Let $a,b \in \mathbb{C}$, with $|b|<1$. Calculate the integral $$\frac{1}{2\pi i}\int_{|z|=1}\frac{|z-a|^2}{|z-b|^2}\frac{dz}{z}. $$
I know that $$\frac{1}{2\pi i}\int_{|z|=1}\frac{|z-a|^2}{(z-b)(\bar{z}-\bar{b})}\frac{dz}{z}. $$ This has a residue of order 1 at $z=b$ and at $z=0$.
Question 1: My professor said that because $z\bar{z}=1$, $\frac{1}{z}=\bar{b}$ so $z=\frac{1}{\bar{b}}$, but doesn't this restrict our solutions to the boundary? Wouldn't we want to know what makes $\bar{z}-\bar{b}=0$ no matter if $z\bar{z}=1$ or no? Why do we make this assumption?
Question 2: Okay, say fine, I accept the above and continue with the problem. then, I can assume that $\frac{1}{\bar{b}}>1$ and thus outside of our contour.
For a singularity of order $n$: Res{$f,z_0$} $= \frac{1}{(n-1)!}\lim_{z\rightarrow z_0}\frac{d^n}{dz^n} \big((z-z_0)^n f(z)\big)$. I also know that if $\phi(z_0)\neq 0$ and $z_0$ is a singularity of order $n$ then the Res{$\frac{\phi(z)}{g(z)},z_0$} $=$ $\frac{\phi(z_0)}{g'(z_0)}$
Res{$f,b$} $=\lim_{z\rightarrow b}\frac{|z-a|^2}{z(\bar{z}-\bar{b})}$ but then doesn't this diverge? If I use that handy trick (again, not sure why we can use this, isn't it restricting our answer?) then Res{$f,b$} $=\lim_{z\rightarrow b}\frac{|z-a|^2}{z(z-\frac{1}{\bar{b}})}=\frac{|b-a|^2}{b(b-\frac{1}{\bar{b}})}$ .
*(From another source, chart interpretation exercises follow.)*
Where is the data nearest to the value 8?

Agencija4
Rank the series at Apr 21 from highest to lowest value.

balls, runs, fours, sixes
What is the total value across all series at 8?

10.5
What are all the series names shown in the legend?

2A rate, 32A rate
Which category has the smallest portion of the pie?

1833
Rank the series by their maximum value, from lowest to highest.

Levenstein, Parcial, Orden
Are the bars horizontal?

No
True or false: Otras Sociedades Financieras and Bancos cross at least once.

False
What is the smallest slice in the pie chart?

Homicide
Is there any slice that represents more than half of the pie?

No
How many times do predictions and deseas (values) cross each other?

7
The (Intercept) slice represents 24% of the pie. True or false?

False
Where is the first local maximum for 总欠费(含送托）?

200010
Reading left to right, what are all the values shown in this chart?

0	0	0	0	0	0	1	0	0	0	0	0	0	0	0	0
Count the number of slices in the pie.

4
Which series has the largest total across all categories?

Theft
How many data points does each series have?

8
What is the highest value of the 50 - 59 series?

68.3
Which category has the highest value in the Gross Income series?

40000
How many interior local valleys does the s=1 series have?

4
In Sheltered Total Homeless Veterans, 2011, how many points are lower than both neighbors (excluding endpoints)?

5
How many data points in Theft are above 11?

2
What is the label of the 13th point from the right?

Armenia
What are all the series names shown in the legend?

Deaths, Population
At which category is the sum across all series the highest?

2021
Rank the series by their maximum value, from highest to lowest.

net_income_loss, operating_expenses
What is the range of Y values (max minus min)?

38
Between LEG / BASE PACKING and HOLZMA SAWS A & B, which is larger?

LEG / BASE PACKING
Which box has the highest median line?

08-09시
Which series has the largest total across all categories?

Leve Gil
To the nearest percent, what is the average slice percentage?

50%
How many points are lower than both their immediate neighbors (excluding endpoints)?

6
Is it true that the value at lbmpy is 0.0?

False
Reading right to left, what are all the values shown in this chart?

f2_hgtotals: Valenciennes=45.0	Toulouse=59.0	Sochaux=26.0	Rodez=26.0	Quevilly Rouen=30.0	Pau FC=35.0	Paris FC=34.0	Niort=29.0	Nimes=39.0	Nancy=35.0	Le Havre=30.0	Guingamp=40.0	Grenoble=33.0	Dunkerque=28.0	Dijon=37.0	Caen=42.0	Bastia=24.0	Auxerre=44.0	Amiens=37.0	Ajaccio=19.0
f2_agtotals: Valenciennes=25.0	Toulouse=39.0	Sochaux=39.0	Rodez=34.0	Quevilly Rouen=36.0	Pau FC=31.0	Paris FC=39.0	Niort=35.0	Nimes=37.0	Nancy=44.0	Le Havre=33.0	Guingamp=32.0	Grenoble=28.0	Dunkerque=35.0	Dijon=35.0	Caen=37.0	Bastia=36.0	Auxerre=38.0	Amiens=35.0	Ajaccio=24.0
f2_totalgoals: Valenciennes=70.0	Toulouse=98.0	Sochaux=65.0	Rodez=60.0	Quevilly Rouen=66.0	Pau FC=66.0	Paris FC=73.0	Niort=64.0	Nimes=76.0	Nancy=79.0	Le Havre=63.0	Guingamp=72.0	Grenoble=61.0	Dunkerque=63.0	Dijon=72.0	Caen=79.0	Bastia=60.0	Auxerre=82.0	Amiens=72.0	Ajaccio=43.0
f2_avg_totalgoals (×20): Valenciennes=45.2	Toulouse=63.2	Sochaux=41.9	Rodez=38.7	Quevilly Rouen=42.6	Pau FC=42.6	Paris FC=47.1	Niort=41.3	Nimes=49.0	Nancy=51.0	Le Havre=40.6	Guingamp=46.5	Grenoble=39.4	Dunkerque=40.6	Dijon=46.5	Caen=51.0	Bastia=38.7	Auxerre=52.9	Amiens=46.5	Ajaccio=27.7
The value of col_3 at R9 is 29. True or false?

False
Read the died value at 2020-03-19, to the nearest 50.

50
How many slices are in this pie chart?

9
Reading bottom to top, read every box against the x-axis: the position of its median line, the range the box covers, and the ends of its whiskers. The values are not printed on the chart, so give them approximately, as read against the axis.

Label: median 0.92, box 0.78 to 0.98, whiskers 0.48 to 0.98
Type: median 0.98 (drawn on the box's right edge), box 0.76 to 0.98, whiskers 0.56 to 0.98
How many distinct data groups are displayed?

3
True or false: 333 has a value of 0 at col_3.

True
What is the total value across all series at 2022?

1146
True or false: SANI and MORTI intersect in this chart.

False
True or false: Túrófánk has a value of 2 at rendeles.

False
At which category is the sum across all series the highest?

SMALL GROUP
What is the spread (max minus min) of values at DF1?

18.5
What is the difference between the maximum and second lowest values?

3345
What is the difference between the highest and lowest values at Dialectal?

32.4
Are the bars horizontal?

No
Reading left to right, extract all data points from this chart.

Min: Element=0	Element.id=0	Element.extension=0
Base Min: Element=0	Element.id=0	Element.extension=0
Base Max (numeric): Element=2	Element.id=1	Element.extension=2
Res{$f,0$} $=\frac{|z-a|^2}{|z-b|^2}=\frac{|a|^2}{|b|^2}$
$$\frac{1}{2\pi i}\int_{|z|=1}\frac{|z-a|^2}{|z-b|^2}\frac{dz}{z} = \text{Res}\{f,b\}+\text{Res}\{f,0\} =\frac{|a|^2}{|b|^2}+\frac{|b-a|^2}{b(b-\frac{1}{\bar{b}})}.$$
Do I have to do a special case for $b=0?$ $$\frac{1}{2\pi i}\int_{|z|=1}\frac{|z-a|^2}{|z|^2}\frac{dz}{z} =\frac{1}{2\pi i}\int_{|z|=1}\frac{|z-a|^2}{z^2\bar{z}}dz$$
Pole of order 3?
$$\text{Res}\{f,0\} = \lim_{z\rightarrow 0 } \frac{d^2}{dz^2} z\frac{|z-a|^2}{\bar{z}} $$ and now I am stuck.
On another note, I know
$$\frac{n!}{2\pi i}\int_C \frac{f(z)}{(z-a)^{n+1}}dz=f^{(n)}(a) \text{ and } \frac{1}{2\pi i}\int_C\frac{f(z)}{(z-a)}dz=f(a) $$
So I would have (this has got to be wrong because I am disregarding the absolute values sign) $$f^1(b)=\frac{1!}{2\pi i}\int_C\frac{\frac{|z-a|^2}{z}}{|z-b|^2} =2\pi i \frac{|b-a|^2}{b}$$ and $$f(0)=\frac{1}{2\pi i } \int_C \frac{\frac{|z-a|^2}{|z-b|^2}}{z}dz=\frac{2\pi i |a|^2 }{|b|^2} $$
You are integrating $\frac {(z-a)(\frac 1 z - \overline {a})} {(z-b)(\frac 1 z - \overline {b})z}$. Poles inside the contour are at $0$ and $b$. the residues are $\frac a b$ and $\frac {(b-a) (1-\overline {a} b)} {b(1-|b|^{2})}$. So the answer is $\frac 1 b + \frac {(b-a) (1-\overline {a} b)} {b(1-|b|^{2})}$.